The program runs from June 16 to Aug. 31, 2019, and provides an opportunity for university seniors and recent graduates to be part of Qiddiya, an entertainment mega-project located 40 minutes from Riyadh.

Interns will have the chance to work at Qiddiya’s corporate offices alongside professionals from around the world and will be placed across 12 departments.

They will learn and develop skills that are required to succeed in their professional lives.

They will also gain exposure to QIC’s culture and learn from executives with over 20 years of experience across several sectors. 

QIC CEO Mike Reininger said: “We are contributing directly to the Saudi Vision (2030 reform plan) by creating a richer lifestyle for Saudi citizens while spurring innovation in the creative, hospitality and entertainment sectors. This unique opportunity allows students and fresh graduates to experience what it takes to be part of the change in Saudi by giving them the chance to work alongside a group of both local and international seasoned professionals. Thanks to this partnership with MiSK, we will be training the next generation of industry leaders.” 

Application to the program is open for those with fewer than two years of professional experience. Candidates must show strong academic credentials and submit a short video as part of their application.

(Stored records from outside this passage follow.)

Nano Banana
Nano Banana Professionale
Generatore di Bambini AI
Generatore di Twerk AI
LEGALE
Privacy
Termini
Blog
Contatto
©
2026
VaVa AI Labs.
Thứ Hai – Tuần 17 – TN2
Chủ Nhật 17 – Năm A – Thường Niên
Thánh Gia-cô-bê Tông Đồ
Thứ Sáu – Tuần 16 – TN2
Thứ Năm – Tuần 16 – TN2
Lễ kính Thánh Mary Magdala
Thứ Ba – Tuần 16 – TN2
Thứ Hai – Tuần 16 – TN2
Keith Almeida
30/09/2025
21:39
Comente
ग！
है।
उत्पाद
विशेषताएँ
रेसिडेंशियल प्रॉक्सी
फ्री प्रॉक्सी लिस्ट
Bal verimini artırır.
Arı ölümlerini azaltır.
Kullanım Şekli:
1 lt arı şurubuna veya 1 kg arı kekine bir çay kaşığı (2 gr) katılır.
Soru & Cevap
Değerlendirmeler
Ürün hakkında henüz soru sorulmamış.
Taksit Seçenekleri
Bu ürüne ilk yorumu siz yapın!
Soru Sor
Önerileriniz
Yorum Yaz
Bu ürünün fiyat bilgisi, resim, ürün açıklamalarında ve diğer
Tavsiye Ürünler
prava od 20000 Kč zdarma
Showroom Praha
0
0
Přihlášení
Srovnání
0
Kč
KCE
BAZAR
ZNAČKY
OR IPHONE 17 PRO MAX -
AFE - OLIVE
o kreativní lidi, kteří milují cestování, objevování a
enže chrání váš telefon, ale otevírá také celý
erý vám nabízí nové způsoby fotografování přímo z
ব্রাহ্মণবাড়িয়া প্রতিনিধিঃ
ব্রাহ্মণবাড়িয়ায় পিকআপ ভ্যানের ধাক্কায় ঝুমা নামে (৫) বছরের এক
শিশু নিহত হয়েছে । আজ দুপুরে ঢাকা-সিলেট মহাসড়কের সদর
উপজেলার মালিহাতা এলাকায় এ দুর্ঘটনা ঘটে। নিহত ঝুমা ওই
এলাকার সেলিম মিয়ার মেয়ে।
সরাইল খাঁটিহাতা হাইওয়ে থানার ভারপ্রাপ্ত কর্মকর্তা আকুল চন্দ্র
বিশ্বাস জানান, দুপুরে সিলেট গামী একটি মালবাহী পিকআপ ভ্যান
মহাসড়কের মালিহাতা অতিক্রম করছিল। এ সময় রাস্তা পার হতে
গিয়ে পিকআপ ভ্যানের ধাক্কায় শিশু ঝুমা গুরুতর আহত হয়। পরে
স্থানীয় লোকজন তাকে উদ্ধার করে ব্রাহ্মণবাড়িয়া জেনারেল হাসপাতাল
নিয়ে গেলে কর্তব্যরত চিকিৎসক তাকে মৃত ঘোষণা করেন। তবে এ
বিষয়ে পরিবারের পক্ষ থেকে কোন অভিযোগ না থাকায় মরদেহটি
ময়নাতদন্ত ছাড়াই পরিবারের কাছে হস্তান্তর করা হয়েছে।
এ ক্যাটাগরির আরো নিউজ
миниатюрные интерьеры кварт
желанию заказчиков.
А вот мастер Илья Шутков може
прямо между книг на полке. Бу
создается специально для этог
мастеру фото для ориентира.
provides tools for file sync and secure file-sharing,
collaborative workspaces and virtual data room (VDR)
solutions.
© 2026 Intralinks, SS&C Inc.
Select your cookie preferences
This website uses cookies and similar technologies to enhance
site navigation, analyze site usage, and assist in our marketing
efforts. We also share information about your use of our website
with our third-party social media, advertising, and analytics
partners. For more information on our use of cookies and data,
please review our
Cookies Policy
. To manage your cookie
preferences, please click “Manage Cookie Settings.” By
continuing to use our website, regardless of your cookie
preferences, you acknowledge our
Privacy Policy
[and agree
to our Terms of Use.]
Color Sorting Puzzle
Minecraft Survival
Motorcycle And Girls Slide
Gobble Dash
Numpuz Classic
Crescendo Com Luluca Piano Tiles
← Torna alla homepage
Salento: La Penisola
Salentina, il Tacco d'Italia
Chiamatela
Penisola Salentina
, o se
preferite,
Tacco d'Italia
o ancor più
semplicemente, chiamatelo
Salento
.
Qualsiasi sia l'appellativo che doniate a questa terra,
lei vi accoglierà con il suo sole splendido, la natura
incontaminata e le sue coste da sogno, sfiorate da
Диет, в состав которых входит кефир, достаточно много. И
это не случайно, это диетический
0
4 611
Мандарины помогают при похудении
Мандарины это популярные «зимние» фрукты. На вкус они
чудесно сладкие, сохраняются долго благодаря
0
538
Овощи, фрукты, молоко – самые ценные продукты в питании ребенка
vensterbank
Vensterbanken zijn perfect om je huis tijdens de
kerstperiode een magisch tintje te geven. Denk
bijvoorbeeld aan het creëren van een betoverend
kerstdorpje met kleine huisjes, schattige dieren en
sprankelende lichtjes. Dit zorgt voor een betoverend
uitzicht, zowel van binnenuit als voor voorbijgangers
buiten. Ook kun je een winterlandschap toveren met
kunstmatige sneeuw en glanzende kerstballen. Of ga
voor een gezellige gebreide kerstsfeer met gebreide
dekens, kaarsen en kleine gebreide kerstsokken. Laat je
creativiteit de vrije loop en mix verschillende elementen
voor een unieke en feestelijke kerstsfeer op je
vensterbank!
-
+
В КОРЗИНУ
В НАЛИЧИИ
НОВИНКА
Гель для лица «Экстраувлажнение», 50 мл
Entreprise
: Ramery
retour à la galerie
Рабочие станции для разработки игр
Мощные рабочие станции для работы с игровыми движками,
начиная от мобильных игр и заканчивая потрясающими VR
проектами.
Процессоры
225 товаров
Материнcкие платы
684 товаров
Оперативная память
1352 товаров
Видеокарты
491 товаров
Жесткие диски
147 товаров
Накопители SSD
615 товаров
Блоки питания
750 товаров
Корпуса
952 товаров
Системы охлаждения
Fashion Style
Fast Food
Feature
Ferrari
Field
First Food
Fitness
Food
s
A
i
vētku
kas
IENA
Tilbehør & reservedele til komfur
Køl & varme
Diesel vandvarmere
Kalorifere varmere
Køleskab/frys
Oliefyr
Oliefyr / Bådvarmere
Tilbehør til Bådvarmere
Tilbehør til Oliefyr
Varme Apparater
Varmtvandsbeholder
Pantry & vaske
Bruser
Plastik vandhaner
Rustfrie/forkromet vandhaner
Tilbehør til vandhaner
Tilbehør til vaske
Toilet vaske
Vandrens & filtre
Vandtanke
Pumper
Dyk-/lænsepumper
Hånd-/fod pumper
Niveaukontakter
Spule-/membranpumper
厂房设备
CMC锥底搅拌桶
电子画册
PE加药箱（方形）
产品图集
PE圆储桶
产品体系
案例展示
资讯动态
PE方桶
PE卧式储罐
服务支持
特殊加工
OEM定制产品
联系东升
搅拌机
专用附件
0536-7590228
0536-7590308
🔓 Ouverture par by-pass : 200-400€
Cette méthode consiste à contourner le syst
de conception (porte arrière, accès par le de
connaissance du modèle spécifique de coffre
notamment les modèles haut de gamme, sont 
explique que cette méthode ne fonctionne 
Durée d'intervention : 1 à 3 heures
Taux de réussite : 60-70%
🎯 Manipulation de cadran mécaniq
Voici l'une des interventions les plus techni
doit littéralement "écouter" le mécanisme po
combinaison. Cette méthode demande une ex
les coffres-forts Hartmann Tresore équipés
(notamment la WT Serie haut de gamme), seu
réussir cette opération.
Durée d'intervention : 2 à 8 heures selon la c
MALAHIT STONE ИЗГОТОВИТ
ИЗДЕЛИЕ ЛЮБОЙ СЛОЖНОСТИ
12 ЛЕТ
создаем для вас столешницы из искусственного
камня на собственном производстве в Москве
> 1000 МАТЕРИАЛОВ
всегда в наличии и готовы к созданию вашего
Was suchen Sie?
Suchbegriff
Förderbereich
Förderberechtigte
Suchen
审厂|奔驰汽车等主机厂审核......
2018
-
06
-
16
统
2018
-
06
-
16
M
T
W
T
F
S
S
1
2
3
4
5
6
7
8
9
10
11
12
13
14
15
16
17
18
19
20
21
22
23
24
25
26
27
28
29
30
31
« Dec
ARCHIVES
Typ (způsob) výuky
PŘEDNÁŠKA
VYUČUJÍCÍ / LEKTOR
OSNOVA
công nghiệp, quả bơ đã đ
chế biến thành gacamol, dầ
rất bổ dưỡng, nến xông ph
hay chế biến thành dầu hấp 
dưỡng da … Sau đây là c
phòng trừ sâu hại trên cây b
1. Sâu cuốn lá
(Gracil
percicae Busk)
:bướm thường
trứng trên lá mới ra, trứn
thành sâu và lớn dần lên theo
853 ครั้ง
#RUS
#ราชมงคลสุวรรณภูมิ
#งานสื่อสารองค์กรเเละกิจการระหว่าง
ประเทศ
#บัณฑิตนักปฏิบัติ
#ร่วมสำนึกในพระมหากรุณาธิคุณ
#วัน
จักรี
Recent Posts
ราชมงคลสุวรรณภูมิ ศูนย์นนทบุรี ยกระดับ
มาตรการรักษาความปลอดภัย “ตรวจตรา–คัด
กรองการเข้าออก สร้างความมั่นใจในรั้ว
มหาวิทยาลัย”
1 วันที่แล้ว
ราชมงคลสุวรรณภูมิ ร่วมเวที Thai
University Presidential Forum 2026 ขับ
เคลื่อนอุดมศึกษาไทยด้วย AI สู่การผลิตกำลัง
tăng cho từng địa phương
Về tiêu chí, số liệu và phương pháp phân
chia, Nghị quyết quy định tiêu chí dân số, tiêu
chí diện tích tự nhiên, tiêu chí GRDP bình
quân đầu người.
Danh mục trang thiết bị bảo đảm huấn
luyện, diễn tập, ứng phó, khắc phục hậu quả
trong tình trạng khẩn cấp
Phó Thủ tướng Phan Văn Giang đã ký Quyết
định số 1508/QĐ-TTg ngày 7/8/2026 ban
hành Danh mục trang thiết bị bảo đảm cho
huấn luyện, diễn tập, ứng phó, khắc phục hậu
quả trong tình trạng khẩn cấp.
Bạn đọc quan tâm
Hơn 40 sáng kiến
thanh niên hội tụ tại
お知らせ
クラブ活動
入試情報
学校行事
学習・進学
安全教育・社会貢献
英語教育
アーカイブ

King Salman led the Qiddiya ground-breaking ceremony in front of a global audience last April.

The project is aimed at helping to stem the $30 billion a year which Saudis currently spend abroad on tourism, and has the backing of the Kingdom’s Public Investment Fund.

It targets local, regional and international tourists and will be Saudi Arabia’s preeminent entertainment, sports and cultural destination.

It is expected to be the world’s largest entertainment city by 2030, with a total area of 334 square kilometers, surpassing Walt Disney World in Florida, which is only 110 sq. km.